Ohno S
Beckman Research Institute of the City of Hope, Durate, CA 91010.
Proc Natl Acad Sci U S A. 1988 Dec;85(24):9630-4. doi: 10.1073/pnas.85.24.9630.
Each coding sequence is a finite resource as to the number and composition of four bases. Accordingly, the excessive recurrence of one base oligomer entails the noticeable underrepresentation by the other, so that if the former is the same in most, if not all, of the coding sequences, the latter too must necessarily be the same in all. Indeed, a previous series of studies on 20-odd divergent coding sequences established CTG as one of the most frequently recurring base trimers (if not the most frequent), and this excess was compensated by the underrepresentation by CG and TA dimer-containing base trimers. In this study, I have analyzed three additional coding sequences and reanalyzed one previously studied coding sequence. These four, derived from man, a plant, and a fish, were of variously lopsided base compositions that were not at all conducive to high recurrences of either CT dimer or CT and TG. Yet, the excess of CT and TG dimers accompanied by complementary deficiency of CG and TA dimers emerged as the common rule. Thus, I propose the above as the universal rule of coding sequence construction. The underrepresentation by CG and TA dimers within coding sequences explains why regulatory signals in intergenic spacers are of two kinds: one, TA dimer rich; and the other, CG dimer rich.

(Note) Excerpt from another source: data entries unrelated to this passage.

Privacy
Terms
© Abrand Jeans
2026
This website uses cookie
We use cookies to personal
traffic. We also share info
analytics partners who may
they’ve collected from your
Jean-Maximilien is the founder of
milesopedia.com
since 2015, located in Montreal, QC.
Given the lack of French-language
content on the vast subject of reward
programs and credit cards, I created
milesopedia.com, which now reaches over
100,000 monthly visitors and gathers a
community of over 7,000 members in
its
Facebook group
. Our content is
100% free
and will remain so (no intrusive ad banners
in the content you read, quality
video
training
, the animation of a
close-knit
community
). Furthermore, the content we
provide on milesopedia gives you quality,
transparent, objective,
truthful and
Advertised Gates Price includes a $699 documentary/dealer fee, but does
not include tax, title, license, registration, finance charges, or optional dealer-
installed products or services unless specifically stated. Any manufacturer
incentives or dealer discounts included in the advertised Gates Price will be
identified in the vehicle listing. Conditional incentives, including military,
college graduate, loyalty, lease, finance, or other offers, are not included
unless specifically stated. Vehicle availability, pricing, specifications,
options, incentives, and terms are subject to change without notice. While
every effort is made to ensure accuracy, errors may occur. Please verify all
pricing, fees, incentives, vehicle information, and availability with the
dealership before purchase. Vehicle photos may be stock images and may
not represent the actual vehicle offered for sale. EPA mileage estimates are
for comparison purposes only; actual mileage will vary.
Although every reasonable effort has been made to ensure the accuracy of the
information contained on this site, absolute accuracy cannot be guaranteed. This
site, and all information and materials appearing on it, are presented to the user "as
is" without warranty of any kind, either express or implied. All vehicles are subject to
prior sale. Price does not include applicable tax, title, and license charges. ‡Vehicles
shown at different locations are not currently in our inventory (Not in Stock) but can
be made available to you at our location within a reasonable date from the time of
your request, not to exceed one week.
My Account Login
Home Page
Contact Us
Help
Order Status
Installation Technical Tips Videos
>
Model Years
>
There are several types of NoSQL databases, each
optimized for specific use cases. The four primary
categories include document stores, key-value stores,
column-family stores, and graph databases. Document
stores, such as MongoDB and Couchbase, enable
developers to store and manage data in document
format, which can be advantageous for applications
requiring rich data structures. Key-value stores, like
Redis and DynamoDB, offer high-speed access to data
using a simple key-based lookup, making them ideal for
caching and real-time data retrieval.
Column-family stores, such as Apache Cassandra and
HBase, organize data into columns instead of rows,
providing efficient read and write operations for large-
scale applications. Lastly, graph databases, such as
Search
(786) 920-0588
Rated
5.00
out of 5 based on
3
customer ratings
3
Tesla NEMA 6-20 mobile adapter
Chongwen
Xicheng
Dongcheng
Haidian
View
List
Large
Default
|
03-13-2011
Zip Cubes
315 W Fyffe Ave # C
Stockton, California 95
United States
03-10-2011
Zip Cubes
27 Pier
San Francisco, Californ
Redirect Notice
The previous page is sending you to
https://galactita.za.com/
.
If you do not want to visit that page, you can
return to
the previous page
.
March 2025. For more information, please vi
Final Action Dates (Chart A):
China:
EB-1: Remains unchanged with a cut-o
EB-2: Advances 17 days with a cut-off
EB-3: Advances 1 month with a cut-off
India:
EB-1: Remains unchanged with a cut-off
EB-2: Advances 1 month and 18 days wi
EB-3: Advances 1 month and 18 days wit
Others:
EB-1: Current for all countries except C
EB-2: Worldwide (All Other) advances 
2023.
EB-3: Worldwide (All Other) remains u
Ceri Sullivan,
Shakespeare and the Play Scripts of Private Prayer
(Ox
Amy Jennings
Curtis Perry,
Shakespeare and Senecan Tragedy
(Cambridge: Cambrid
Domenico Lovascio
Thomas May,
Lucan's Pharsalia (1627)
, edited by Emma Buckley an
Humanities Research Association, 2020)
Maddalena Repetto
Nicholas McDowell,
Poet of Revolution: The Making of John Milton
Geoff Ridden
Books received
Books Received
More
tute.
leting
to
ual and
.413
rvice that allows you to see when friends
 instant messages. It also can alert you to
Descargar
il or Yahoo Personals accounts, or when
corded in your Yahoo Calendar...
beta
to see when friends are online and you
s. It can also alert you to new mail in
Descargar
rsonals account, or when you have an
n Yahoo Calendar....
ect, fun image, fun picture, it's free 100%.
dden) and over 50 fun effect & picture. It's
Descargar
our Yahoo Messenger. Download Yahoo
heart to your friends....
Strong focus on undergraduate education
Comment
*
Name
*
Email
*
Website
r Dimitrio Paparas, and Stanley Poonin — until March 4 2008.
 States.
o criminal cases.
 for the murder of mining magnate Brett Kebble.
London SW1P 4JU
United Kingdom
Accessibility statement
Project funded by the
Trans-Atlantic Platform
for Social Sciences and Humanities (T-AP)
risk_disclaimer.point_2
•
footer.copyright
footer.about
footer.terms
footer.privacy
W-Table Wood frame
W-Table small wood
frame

就四个碱基的数量和组成而言,每个编码序列都是一种有限的资源。因此,一种碱基寡聚物的过度重复必然导致另一种碱基寡聚物的显著减少,所以如果前者在大多数(如果不是全部)编码序列中相同,那么后者在所有编码序列中也必然相同。事实上,之前对20多个不同编码序列的一系列研究确定CTG是最常出现的碱基三聚体之一(如果不是最频繁的),而这种过量由含CG和TA二聚体的碱基三聚体的减少来补偿。在本研究中,我分析了另外三个编码序列,并重新分析了一个之前研究过的编码序列。这四个序列分别来自人类、一种植物和一种鱼类,其碱基组成各不相同且不均衡,根本不利于CT二聚体或CT和TG的高频率出现。然而,CT和TG二聚体过量以及CG和TA二聚体互补性缺乏成为了共同规律。因此,我提出上述内容作为编码序列构建的通用规则。编码序列中CG和TA二聚体的减少解释了基因间隔区的调控信号为何有两种:一种富含TA二聚体;另一种富含CG二聚体。